The Xist lncRNA exploits three-dimensional genome architecture to spread across the X chromosome.
Large noncoding RNAs (lncRNAs) are increasingly appreciated to play important roles in the cell. A number of lncRNAs act to target chromatin regulatory complexes to their sites of action. Here we found that the mouse Xist lncRNA, which initiates X-chromosome inactivation, spreads from its site of transcription to distant sites on the X chromosome purely through their close three-dimensional proximity to the Xist gene. upon distal spread, Xist initially localizes to the periphery of active genes on the X chromosome but gradually spread across them using its A-repeat domain, until the Xist RNA bound broadly across the inactive X chromosome in differentiated female cells. Our work reveals an important mechanism that explains how Xist RNA initiates X chromosome inactivation.
Many large noncoding RNAs (lncRNAs) regulate chromatin, but the mechanisms by which they localize to genomic targets remain unexplored.
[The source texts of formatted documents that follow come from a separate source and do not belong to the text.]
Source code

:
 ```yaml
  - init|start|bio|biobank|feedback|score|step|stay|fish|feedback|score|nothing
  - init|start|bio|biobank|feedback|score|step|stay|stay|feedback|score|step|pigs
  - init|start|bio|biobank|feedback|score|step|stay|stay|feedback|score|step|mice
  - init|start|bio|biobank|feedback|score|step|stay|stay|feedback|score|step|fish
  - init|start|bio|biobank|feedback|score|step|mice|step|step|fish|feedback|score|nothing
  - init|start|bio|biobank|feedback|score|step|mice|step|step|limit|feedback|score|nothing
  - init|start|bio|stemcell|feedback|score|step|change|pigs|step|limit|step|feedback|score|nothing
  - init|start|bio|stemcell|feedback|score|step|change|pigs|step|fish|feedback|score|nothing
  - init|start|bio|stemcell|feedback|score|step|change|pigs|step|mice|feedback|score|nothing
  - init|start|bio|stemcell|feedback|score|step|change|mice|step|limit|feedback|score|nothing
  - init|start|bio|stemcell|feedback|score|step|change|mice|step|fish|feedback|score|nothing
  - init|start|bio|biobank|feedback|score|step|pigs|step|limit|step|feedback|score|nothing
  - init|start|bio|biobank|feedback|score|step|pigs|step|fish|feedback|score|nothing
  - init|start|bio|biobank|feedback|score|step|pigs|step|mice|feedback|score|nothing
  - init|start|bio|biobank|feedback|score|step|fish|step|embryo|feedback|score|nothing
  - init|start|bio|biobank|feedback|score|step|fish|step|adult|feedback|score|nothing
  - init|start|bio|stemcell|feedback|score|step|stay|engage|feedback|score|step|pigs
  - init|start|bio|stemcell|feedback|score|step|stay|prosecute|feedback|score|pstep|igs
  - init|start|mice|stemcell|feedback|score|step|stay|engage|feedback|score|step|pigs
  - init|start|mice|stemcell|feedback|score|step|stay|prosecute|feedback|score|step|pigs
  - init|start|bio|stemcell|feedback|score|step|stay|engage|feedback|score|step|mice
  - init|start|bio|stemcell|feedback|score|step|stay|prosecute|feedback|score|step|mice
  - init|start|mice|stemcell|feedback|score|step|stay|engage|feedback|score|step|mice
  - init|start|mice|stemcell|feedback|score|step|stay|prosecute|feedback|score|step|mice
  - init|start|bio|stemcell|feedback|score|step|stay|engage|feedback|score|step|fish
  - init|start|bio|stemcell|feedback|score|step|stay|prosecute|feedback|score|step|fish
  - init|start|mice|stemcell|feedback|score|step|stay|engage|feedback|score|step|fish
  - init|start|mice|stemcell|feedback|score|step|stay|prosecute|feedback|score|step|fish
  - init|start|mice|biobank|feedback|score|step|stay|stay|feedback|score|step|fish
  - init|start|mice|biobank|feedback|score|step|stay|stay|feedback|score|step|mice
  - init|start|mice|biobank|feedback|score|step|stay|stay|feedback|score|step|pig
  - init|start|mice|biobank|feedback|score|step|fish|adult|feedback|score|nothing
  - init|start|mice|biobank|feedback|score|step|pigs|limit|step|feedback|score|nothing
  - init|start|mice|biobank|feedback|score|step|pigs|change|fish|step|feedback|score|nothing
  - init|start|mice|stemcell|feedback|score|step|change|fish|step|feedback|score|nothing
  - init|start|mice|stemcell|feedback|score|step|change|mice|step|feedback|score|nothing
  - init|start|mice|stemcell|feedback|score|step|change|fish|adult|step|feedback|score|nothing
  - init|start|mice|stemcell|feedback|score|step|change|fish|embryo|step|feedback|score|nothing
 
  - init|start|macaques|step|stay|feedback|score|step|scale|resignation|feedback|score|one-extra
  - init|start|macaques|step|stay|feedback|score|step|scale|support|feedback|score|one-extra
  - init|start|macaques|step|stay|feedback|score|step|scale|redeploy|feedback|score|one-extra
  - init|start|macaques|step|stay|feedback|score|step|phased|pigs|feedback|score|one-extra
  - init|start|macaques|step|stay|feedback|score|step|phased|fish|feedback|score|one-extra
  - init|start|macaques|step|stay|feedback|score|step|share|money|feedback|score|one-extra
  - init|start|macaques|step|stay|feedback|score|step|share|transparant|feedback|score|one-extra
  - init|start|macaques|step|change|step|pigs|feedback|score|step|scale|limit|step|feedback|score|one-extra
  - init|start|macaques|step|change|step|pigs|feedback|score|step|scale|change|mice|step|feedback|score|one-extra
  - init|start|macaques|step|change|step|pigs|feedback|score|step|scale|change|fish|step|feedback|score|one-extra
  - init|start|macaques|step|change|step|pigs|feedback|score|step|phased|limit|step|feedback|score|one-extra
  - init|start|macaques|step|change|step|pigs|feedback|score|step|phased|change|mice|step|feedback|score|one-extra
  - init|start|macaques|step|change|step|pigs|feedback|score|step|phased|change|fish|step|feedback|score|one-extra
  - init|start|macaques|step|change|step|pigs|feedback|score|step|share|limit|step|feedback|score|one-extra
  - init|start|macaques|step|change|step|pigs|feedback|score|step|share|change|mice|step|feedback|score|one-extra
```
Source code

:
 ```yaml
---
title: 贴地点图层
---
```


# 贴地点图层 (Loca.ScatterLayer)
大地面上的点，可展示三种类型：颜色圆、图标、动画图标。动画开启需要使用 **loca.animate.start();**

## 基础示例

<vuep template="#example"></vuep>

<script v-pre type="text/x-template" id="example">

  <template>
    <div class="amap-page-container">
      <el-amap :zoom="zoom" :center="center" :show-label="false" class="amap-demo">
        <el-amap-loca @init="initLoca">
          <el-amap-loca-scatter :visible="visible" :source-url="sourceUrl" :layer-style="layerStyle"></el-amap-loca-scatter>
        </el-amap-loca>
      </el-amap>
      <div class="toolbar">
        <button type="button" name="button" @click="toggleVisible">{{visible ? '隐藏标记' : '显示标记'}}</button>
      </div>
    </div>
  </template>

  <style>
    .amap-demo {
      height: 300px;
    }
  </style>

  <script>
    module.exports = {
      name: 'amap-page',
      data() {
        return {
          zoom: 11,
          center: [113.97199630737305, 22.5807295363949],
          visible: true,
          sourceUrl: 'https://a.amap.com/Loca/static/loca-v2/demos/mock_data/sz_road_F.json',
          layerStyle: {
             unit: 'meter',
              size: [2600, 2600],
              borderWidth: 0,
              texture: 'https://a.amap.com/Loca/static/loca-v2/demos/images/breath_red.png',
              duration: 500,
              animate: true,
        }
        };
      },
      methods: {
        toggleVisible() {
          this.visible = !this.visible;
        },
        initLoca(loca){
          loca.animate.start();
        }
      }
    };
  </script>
We investigated the localization mechanisms of the Xist lncRNA during X-chromosome inactivation (XCI), a paradigm of lncRNA-mediated chromatin regulation. During the maintenance of XCI, Xist binds broadly across the X chromosome. During initiation of XCI, Xist initially transfers to distal regions across the X chromosome that are not defined by specific sequences. Instead, Xist identifies these regions by exploiting the three-dimensional conformation of the X chromosome. Xist requires its silencing domain to spread across actively transcribed regions and thereby access the entire chromosome. These findings suggest a model in which Xist coats the X chromosome by searching in three dimensions, modifying chromosome structure, and spreading to newly accessible locations.